▸ **AVAILABLE DATA**:

___

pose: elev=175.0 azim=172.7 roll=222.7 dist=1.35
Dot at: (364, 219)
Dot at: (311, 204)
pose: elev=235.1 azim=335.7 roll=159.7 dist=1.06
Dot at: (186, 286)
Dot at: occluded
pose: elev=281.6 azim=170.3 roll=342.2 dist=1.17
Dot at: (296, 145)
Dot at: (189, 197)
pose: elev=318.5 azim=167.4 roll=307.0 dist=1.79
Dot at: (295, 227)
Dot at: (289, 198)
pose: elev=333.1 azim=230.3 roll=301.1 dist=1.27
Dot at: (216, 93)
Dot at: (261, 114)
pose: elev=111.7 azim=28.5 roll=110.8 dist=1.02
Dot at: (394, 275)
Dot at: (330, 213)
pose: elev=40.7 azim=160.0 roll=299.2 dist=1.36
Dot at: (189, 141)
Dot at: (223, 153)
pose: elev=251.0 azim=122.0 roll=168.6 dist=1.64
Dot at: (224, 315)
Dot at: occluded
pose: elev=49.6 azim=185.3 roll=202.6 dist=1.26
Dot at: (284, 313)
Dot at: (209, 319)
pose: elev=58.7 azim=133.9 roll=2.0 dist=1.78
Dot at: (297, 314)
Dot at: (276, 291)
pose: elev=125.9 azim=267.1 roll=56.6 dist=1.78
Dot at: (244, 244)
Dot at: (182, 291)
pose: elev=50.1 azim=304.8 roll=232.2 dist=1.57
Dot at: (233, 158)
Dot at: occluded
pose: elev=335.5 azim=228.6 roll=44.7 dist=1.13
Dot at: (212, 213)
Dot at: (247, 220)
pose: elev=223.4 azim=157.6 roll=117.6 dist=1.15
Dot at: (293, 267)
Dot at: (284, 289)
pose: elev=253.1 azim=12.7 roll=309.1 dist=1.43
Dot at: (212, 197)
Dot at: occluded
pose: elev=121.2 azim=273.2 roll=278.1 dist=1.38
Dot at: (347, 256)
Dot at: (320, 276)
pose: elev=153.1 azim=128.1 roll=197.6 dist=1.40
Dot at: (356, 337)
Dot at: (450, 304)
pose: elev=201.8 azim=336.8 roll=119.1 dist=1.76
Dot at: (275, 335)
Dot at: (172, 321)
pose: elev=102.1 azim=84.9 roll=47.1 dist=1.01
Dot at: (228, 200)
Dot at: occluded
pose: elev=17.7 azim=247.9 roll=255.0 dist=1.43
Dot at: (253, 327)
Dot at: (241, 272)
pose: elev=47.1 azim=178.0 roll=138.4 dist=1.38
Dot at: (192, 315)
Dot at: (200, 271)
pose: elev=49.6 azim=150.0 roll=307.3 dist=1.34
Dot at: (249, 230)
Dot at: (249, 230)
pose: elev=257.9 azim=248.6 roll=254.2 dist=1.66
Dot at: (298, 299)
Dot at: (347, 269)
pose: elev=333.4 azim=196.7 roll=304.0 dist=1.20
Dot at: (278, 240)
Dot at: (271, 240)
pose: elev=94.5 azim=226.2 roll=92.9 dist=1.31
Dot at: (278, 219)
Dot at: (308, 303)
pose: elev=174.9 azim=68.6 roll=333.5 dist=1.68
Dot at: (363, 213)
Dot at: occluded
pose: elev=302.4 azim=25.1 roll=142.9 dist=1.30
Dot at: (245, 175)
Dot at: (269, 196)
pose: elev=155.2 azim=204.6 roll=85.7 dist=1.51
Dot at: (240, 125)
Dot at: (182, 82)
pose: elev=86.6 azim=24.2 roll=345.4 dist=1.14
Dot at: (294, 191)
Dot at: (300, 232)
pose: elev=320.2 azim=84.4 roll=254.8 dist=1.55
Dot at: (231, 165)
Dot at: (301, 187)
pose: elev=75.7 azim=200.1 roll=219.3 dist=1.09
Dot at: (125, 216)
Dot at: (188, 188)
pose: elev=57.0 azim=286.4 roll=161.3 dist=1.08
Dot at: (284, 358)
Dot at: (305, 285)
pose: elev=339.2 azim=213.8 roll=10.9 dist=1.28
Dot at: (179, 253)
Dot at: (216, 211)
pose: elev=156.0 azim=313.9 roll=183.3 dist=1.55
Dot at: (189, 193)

___

▸ **YOUR INSTRUCTIONS**: Output the data from its first line through the line that contains "Dot at: (223, 153)", with both of those lines included and every line reproduced unchanged.

▸ **WRITTEN SOLUTION**:
pose: elev=175.0 azim=172.7 roll=222.7 dist=1.35
Dot at: (364, 219)
Dot at: (311, 204)
pose: elev=235.1 azim=335.7 roll=159.7 dist=1.06
Dot at: (186, 286)
Dot at: occluded
pose: elev=281.6 azim=170.3 roll=342.2 dist=1.17
Dot at: (296, 145)
Dot at: (189, 197)
pose: elev=318.5 azim=167.4 roll=307.0 dist=1.79
Dot at: (295, 227)
Dot at: (289, 198)
pose: elev=333.1 azim=230.3 roll=301.1 dist=1.27
Dot at: (216, 93)
Dot at: (261, 114)
pose: elev=111.7 azim=28.5 roll=110.8 dist=1.02
Dot at: (394, 275)
Dot at: (330, 213)
pose: elev=40.7 azim=160.0 roll=299.2 dist=1.36
Dot at: (189, 141)
Dot at: (223, 153)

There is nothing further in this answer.